By SEAN ROWLEY
TAHLEQUAH — firstname.lastname@example.org
Though summer 2013 has not been as brutal as the last couple, area medical professionals warn people to be aware of the dangers of heat exhaustion.
It’s a common ailment during mid-year, and a summer with lower temperatures may not greatly affect its incidence.
“It has been cooler and I think people in the southern part of the country are more conscious of it, but hospitals and clinics still report a lot of cases,” said Kenneth Gibson, a doctor of osteopathic medicine for the NeoHealth clinic in Hulbert. “I got it this spring while digging potatoes from my garden. I stopped, drank plenty of ice water, stuck my head under the faucet, then cramped up all during the night.”
Several symptoms can indicate heat exhaustion, including fatigue, muscle cramps, confusion, rapid heartbeat, pale skin and dark urine. Many cases can be treated at home, but those afflicted must be monitored carefully and receive professional medical care if symptoms don’t improve.
Whether in an emergency room or a backyard, the treatment is much the same: hydrating and cooling the body.
“At the hospital, a patient may receive fluids intravenously and medication for cramps,” Gibson said. “It is important to know how to prevent, recognize and treat heat exhaustion in others and yourself.”

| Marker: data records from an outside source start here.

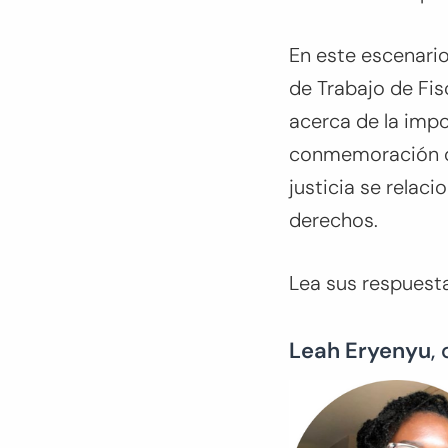
En este escenario
de Trabajo de Fis
acerca de la impor
conmemoración de
justicia se relaci
derechos.
Lea sus respuesta
Leah Eryenyu
,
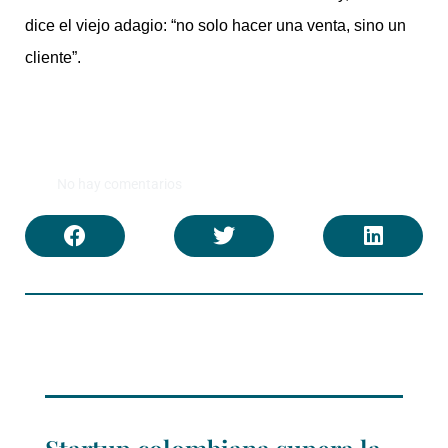
dice el viejo adagio: “no solo hacer una venta, sino un
cliente”.
No hay comentarios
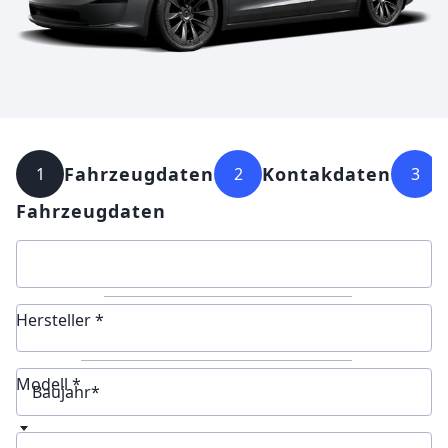
Fahrzeugdaten
Kontakdaten
1
2
3
Fahrzeugdaten
Hersteller *
Modell *
Baujahr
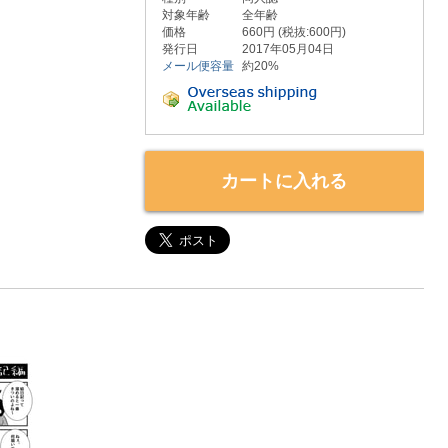
対象年齢
全年齢
価格
660円 (税抜:600円)
発行日
2017年05月04日
メール便容量
約20%
カートに入れる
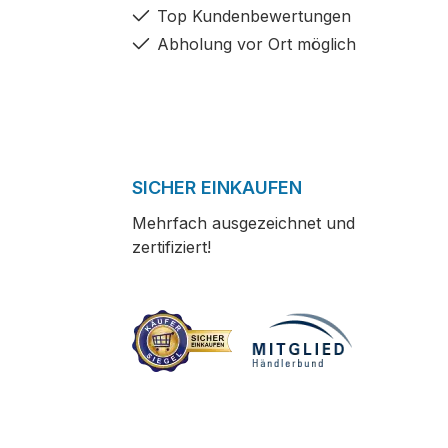
Top Kundenbewertungen
Abholung vor Ort möglich
SICHER EINKAUFEN
Mehrfach ausgezeichnet und
zertifiziert!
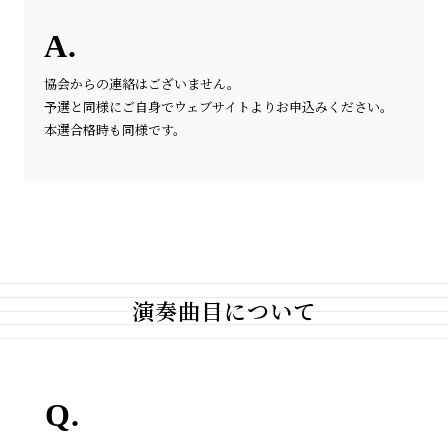
協会からの連絡はございません。
予選と同様にご自身でウェブサイトよりお申込みください。
本選合格時も同様です。
演奏曲目について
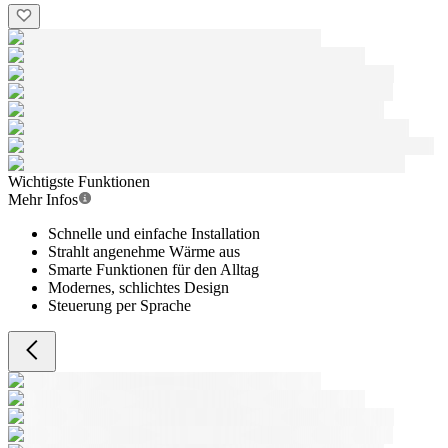
Wichtigste Funktionen
Mehr Infos
Schnelle und einfache Installation
Strahlt angenehme Wärme aus
Smarte Funktionen für den Alltag
Modernes, schlichtes Design
Steuerung per Sprache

Those with heat exhaustion must first be removed from the heat to shade or air conditioning. They should receive plenty of water and remove all unnecessary clothing. Towels dipped in cool water and fans can lower skin temperatures. A patient can take a cool - but not cold - shower or bath. A wide-ranging, rapid change in external temperatures can stress the heart, which is already under stress during heat exhaustion.
Children up to age 4 and adults over 65 are more vulnerable to heat illnesses, as are those with fever, sunburn, diabetes, high blood pressure and heart, lung or kidney disease.
While people living in Oklahoma climes are aware, and sometimes experience, the onset of heat exhaustion during overexertion in hot weather, Gibson said a longer-term condition is often called “heat exhaustion” by medical professionals.
“It is often diagnosed in people who are cutting and throwing hay, or roofers,” he said. “It is a danger to anyone who works outside away from shade in high temperatures.”
Non-sudden heat exhaustion can be caused by failure to fully rehydrate over a few days.
“They feel fine Monday and Tuesday, they get tired Wednesday, they’re hurting on Thursday, and by Friday, they are down,” Gibson said. “It can be a precursor to heat stroke and can progress to kidney shutdown, organ damage and muscle fatigue and breakdown.”
There are two causes of heat exhaustion: water depletion and salt depletion. Thirst, headache and weakness indicate lack of water.
Gibson said any prevention or treatment should include water.
“We once handled a case of a kid who was roofing,” he said. “His boss had him take salt tablets as a preventative measure, but by Friday the kid’s kidneys were trying to shut down.”
Gibson mentioned another “excellent” tactic to avoid heat exhaustion: avoid alcohol.
“People taking a lot of medications need to be vigilant, also,” he said. “Some medications keep you from sweating as much. It is a very serious warning sign if you stop sweating on a hot day.”